- Exercise:
Read through the data, and wherever a line holds the word "pensioen", write that line out.

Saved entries

────────────────────

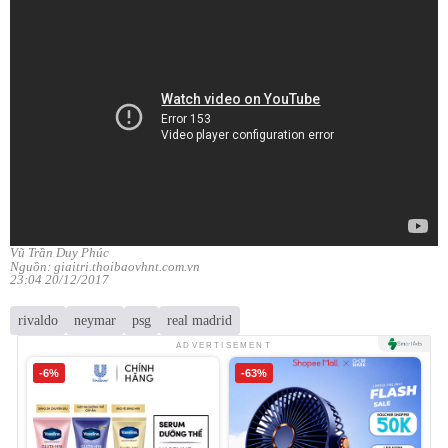
Vũ Trần Duy Phúc
Nguồn: giaitri.thoibaovhnt.com.vn
23:04 20/12/2017
rivaldo
neymar
psg
real madrid
ADVERTISEMENT
-6%
-63%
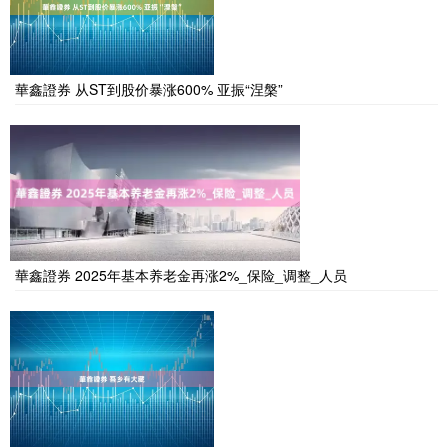
華鑫證券 从ST到股价暴涨600% 亚振“涅槃”
華鑫證券 2025年基本养老金再涨2%_保险_调整_人员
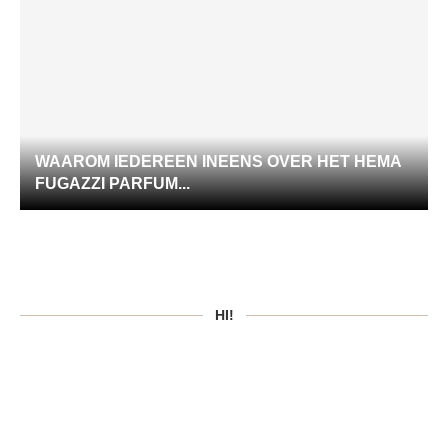
WAAROM IEDEREEN INEENS OVER HET HEMA
FUGAZZI PARFUM...
HI!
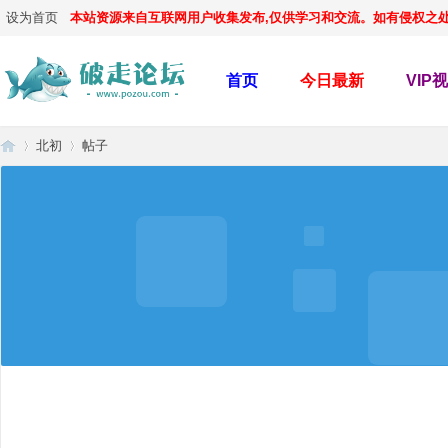
设为首页
本站资源来自互联网用户收集发布,仅供学习和交流。如有侵权之处,请
首页
今日最新
VIP
北初
帖子
破
›
›
走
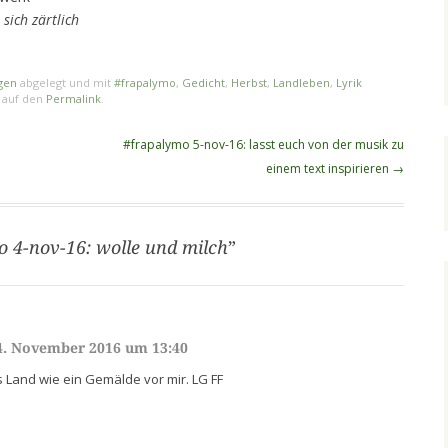
 sich zärtlich
gen
abgelegt und mit
#frapalymo
,
Gedicht
,
Herbst
,
Landleben
,
Lyrik
n auf den
Permalink
.
#frapalymo 5-nov-16: lasst euch von der musik zu
einem text inspirieren
→
o 4-nov-16: wolle und milch
”
4. November 2016 um 13:40
 Land wie ein Gemälde vor mir. LG FF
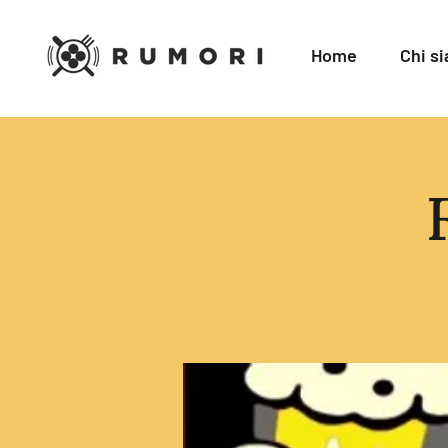
Home
Chi s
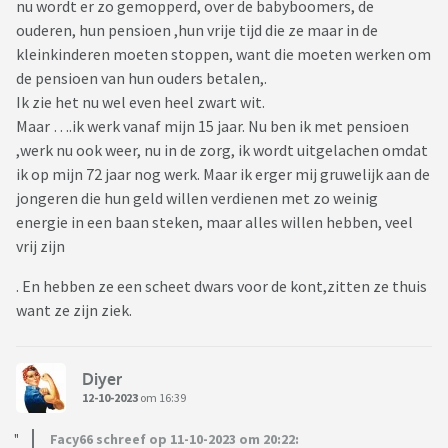
nu wordt er zo gemopperd, over de babyboomers, de
ouderen, hun pensioen ,hun vrije tijd die ze maar in de
kleinkinderen moeten stoppen, want die moeten werken om
de pensioen van hun ouders betalen,.
Ik zie het nu wel even heel zwart wit.
Maar ….ik werk vanaf mijn 15 jaar. Nu ben ik met pensioen
,werk nu ook weer, nu in de zorg, ik wordt uitgelachen omdat
ik op mijn 72 jaar nog werk. Maar ik erger mij gruwelijk aan de
jongeren die hun geld willen verdienen met zo weinig
energie in een baan steken, maar alles willen hebben, veel
vrij zijn
. En hebben ze een scheet dwars voor de kont,zitten ze thuis
want ze zijn ziek.
Diyer
12-10-2023
om 16:39
Facy66 schreef op 11-10-2023 om 20:22:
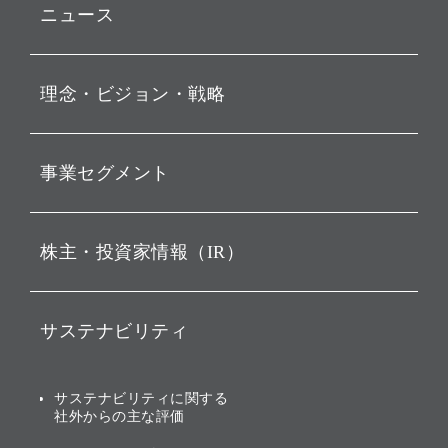
ニュース
プレスリリース
理念・ビジョン・戦略
お知らせ
動画配信
孫 正義 グループ代表挨拶
事業セグメント
経営理念
ビジョン
持株会社投資事業
株主・投資家情報（IR）
戦略
ソフトバンク・ビジョン・
ファンド事業
バリュー
IRニュース
ソフトバンク事業
サステナビリティ
ソフトバンクグループの歩
IRカレンダー
み
AIコンピューティング事業
説明会資料・動画
サステナビリティニュース
ブランド名の由来・ロゴ
その他
サステナビリティに関する
業績・財務
トップメッセージ
社外からの主な評価
[AI] What dreams are made
グループ企業一覧
of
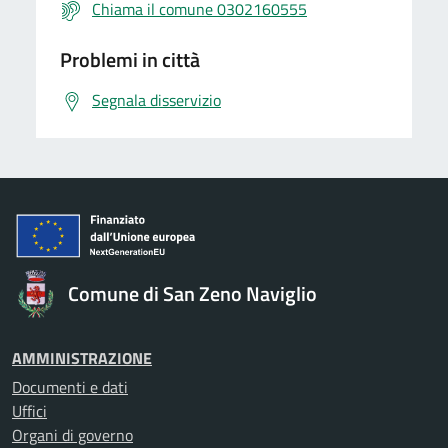
Chiama il comune 0302160555
Problemi in città
Segnala disservizio
Comune di San Zeno Naviglio
AMMINISTRAZIONE
Documenti e dati
Uffici
Organi di governo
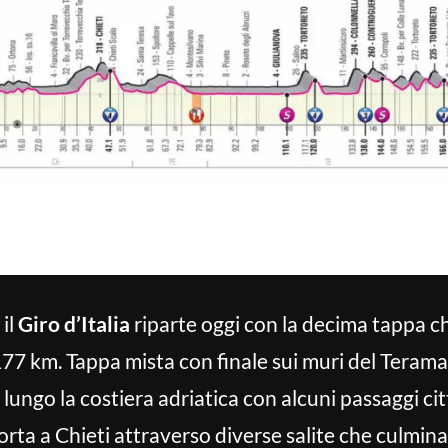
 il
Giro d’Italia
riparte oggi con la decima tappa ch
7 km. Tappa mista con finale sui muri del Teraman
 lungo la costiera adriatica con alcuni passaggi ci
porta a Chieti attraverso diverse salite che culmin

────────────────────

- Completed exercise:
ouderen, hun pensioen ,hun vrije tijd die ze maar in de
de pensioen van hun ouders betalen,.
Maar ….ik werk vanaf mijn 15 jaar. Nu ben ik met pensioen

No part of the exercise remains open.